Although Dayton has secured some big wins in Atlantic 10 action, the Flyers have an unusual number of terrible losses for a bubble contender.
Conference defeats against Richmond and Rhode Island were bad enough, but the real killers will be non-league disasters against Missouri Valley also-ran Illinois State and Pac-12 cellar-dweller USC.
Lucky for Jordan Sibert and his mates, they’ll have a shot at more quality wins in the A-10 tourney, but they can’t afford to let that chance go to waste.
Wins over the George Mason-Fordham winner and then against St. Joe's will be vital to keeping Dayton in the at-large discussion, and a semifinal victory would seal the deal if it were to come against tourney favorite St. Louis.
No team on this list is more likely to need an automatic bid than Louisiana Tech, given the utter lack of respect Conference USA is generating in the post-Memphis era.
With luck, the Bulldogs could still sneak in if they make it to the finals of their league tourney before bowing out.
Anything less, though, and they’ll be done in by their pitiful schedule—No. 249 nationally—despite a great road win over Oklahoma.
The Bulldogs have loads of potential, highlighted by playmaker Kenneth Smith and shot-blocker Michale Kyser, but potential alone won’t get them to their first Big Dance since 1991 (when P.J. Brown patrolled the paint).
Had Missouri even put up a fight against Tennessee, the Tigers wouldn’t be in such bad shape. Instead, a 27-point beatdown leaves them with three bad losses in their last five games.
Mizzou hasn’t won away from home since edging Arkansas on Jan. 28, so it’s crucial that Jabari Brown and his mates take down Texas A&M (who nearly upset them in Columbia last week).
Even with a win in that contest, they’ll be sweating out Selection Sunday unless they can pull off a miracle against Florida in the next round.
It took a one-point overtime win against Colorado for Cal to avoid entering the Pac-12 tourney on a four-game losing skid.
With a home loss to Utah and a season sweep at the hands of Arizona State to explain, the Golden Bears can’t afford to stand pat with 19 wins.
Another victory over (one assumes) the Buffaloes in the Pac-12 quarters will be pretty much a requirement, but even that might not be enough for Justin Cobbs and company.
Keep a close eye on a presumptive semifinal date with Arizona—already a Cal victim once this year—which would give the Golden Bears a chance to put themselves over the top.
The good news for Minnesota is that it boasts the third-toughest schedule in the entire country.
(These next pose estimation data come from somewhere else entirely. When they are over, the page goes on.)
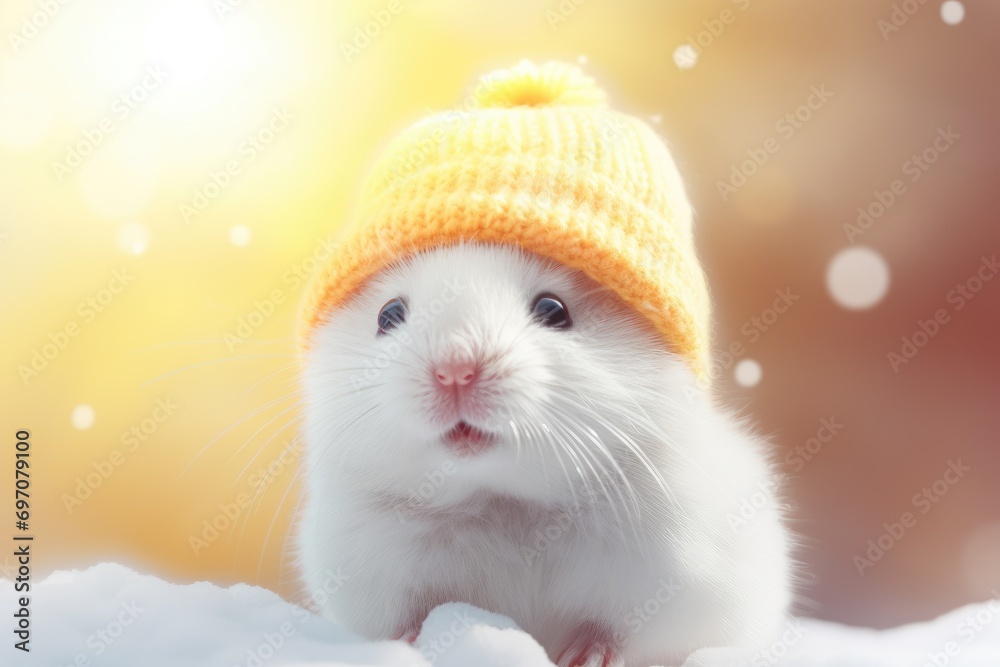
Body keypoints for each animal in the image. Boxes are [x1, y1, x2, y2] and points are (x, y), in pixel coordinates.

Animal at [296, 242, 793, 667]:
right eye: (388, 315)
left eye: (554, 310)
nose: (455, 371)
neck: (504, 499)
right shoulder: (372, 580)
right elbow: (404, 622)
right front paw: (412, 645)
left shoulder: (679, 585)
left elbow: (622, 632)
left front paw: (584, 656)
The bad news is that it has the losses to prove it, entering the Big Ten tournament at just 19-12.
Having suffered upsets against Nebraska, Northwestern and Purdue in consecutive games at one stretch, the Gophers can’t afford to take another soft loss in their Big Ten tourney opener.
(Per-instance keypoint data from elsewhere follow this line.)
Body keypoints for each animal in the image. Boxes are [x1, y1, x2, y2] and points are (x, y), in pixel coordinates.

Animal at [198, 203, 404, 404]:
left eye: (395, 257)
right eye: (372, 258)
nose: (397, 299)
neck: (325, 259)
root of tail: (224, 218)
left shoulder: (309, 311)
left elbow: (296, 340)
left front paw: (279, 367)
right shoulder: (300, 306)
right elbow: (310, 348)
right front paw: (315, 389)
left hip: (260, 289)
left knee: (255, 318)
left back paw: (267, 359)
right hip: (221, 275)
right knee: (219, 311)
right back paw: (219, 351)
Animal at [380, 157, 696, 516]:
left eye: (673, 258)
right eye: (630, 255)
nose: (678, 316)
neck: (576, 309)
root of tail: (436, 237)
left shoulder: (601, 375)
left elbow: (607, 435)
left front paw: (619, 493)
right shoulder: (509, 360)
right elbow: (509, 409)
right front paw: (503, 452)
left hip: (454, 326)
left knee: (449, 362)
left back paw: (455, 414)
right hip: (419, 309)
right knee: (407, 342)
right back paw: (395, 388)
Even assuming they survive their opening rematch with the Nittany Lions, they’ll be praying for an upset of Wisconsin to give them their first quality win away from home.
It seems hardly fair that the Friars, who have already played more than enough overtime minutes to add up to an entire extra game, should still need to show the selection committee more.
A weak schedule—No. 214 out of conference—and questionable losses (especially at home to Seton Hall) have left the 20-11 Friars on thin ice, though.
Bryce Cotton and company will open the Big East tourney against St. John’s, and the loser will likely be done as far as the Big Dance is concerned.
Even with a win, the Friars would do well to upset Villanova in the semifinals if they want to be confident in their at-large prospects.
With a defense that’s tied for 16th nationally in shooting percentage allowed, FSU is back to playing Leonard Hamilton’s kind of basketball.
Yet an intermittent offense has kept that from being winning basketball on too many occasions, including a terrible home loss to Miami last month.
With a mere 18 wins to their credit, the Seminoles will have to have at least one more in ACC tournament action.
Even with a victory over Maryland, an upset of Virginia—which just showed its mortality in falling to the Terps on Sunday—might well be needed for Florida State to go dancing.